There are other whoppers in the Thiomargarita bacterium family, but the next largest is only 750 micrometres in length. Some fiber-like organisms are found in mangroves, but all consist of tens or even hundreds of cells. “What’s so different about T. magnifica that all the fibers, among the longest fibers in a stalk, are just one cell, ”says Volland.The key to the bacterium is its vacuole – a water-repellent, fluid-filled membrane. At the edges of these structures are structures bound by membranes, which the authors call pepin and describe them as organisms commonly found in eukaryotic cells. T magnifica is remarkable for its size. In some viruses, genes float freely within a cell, usually in the form of a single circular chromosome. In T. magnifica, the team found that genetic information was stored in hundreds of thousands of these pepins. Each of these contains DNA and ribosomes, molecular machines that translate instructions from DNA to make proteins. Pepins collectively hold up to 700,000 copies of the genome.

In addition to the old challenging ideas about the possible size, each of these organisms arranges its interior in an unusual way. package type. This is similar to what is done to complex cell types, such as those that make up plants and animals. Volland warns that this does not mean that these viruses are some kind of “non-existent link” between the simplest and most complex forms of life, citing “just an interesting example of a bacterium that has transformed a high level of complexity.”

However, the discovery of this internal organism, along with its astonishing size, makes this a “truly remarkable discovery,” according to Thijs Ettema, a microbiologist at Wageningen University & Research who was not part of this research team.”Researchers have discovered a real ‘microbial monster’,” Ettema said in an email. “Their work emphasizes that the microbial world continues to amaze us!” These germs cannot even be properly named microbes, because germs by definition are invisible, notes Petra Anne Levin of Washington University in St. Louis, who wrote the report accompanying the article new report. Furthermore, although many germs reproduce separately into two identical cells, these long, filamentous creatures seem to reproduce by sprouting from one small piece that may eventually float and continue to make something new.

And even though these insects are so large that hundreds of thousands of tiny bacteria can invade their outer space, researchers found that these areas look clean, suggesting that these germs may release a certain type of antibiotic to repel younger relatives. Discovering the virus “has really opened our eyes to the vast variety of untested insects that exist,” says Shailesh Date of the University of California, San Francisco, with the Comprehensive Systems Research Laboratory. There are many questions left.

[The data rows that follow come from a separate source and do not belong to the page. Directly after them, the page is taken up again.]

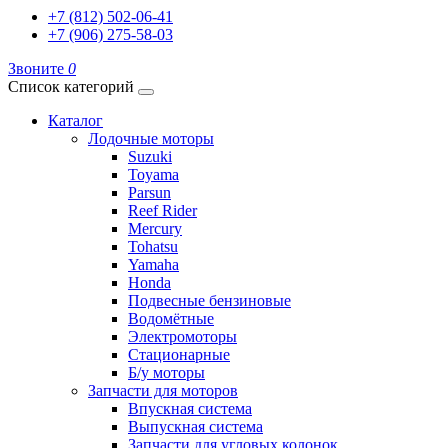
+7 (812) 502-06-41
+7 (906) 275-58-03
Звоните
0
Список категорий
Каталог
Лодочные моторы
Suzuki
Toyama
Parsun
Reef Rider
Mercury
Tohatsu
Yamaha
Honda
Подвесные бензиновые
Водомётные
Электромоторы
Стационарные
Б/у моторы
Запчасти для моторов
Впускная система
Выпускная система
Запчасти для угловых колонок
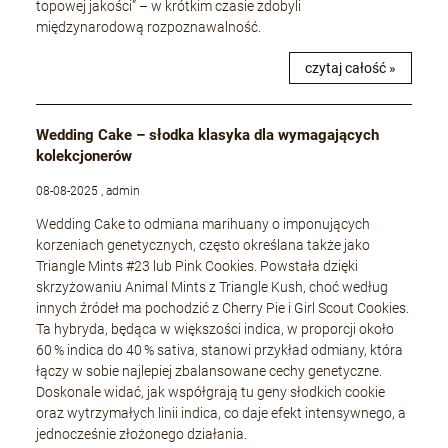
topowej jakości” – w krótkim czasie zdobyli
międzynarodową rozpoznawalność.
czytaj całość »
Wedding Cake – słodka klasyka dla wymagających
kolekcjonerów
08-08-2025 , admin
Wedding Cake to odmiana marihuany o imponujących
korzeniach genetycznych, często określana także jako
Triangle Mints #23 lub Pink Cookies. Powstała dzięki
skrzyżowaniu Animal Mints z Triangle Kush, choć według
innych źródeł ma pochodzić z Cherry Pie i Girl Scout Cookies.
Ta hybryda, będąca w większości indica, w proporcji około
60 % indica do 40 % sativa, stanowi przykład odmiany, która
łączy w sobie najlepiej zbalansowane cechy genetyczne.
Doskonale widać, jak współgrają tu geny słodkich cookie
oraz wytrzymałych linii indica, co daje efekt intensywnego, a
jednocześnie złożonego działania.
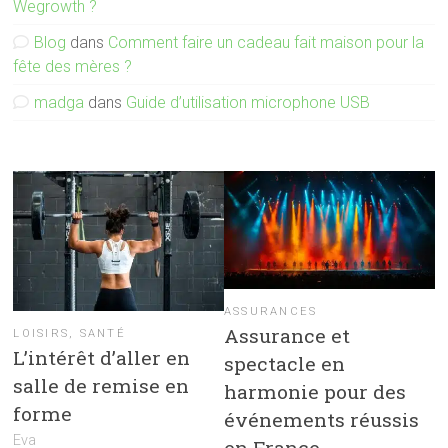
Wegrowth ?
Blog
dans
Comment faire un cadeau fait maison pour la
fête des mères ?
madga
dans
Guide d’utilisation microphone USB
ASSURANCES
Assurance et
LOISIRS
,
SANTÉ
L’intérêt d’aller en
spectacle en
salle de remise en
harmonie pour des
forme
événements réussis
Eva
en France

Among them are whether the mangrove habitat, which has high levels of sulfur molecules and sulfur-eating bacteria, is important for the presence of this virus. And pepins themselves need to be looked at to determine if they all contain the same mixture of genes, ribosomes, and proteins. “We have not yet followed each pepin – we have followed the whole cell, which contains hundreds of thousands of pepins,” Volland said. In particular, researchers do not know that each pepin contains one copy of the genome, or more than one.

Now as T. magnifica has been discovered, Gros expects other teams to go in search of even bigger viruses – which may be hidden, he says. Petra Levin at the University of Washington in St. Louis, Missouri, says the discovery challenges the common sense that viruses have a lower limit than eukaryotic cells. “Maybe there is an extra limit on cell size at some point, but I don’t think it will differ from bacteria or archaea or eukaryote.” “We should not underestimate the value of evolution, for we cannot predict where it will go” Says Kevin. “I wouldn’t have guessed that this thing exists, but now that I see it, I see the concept of evolution so far.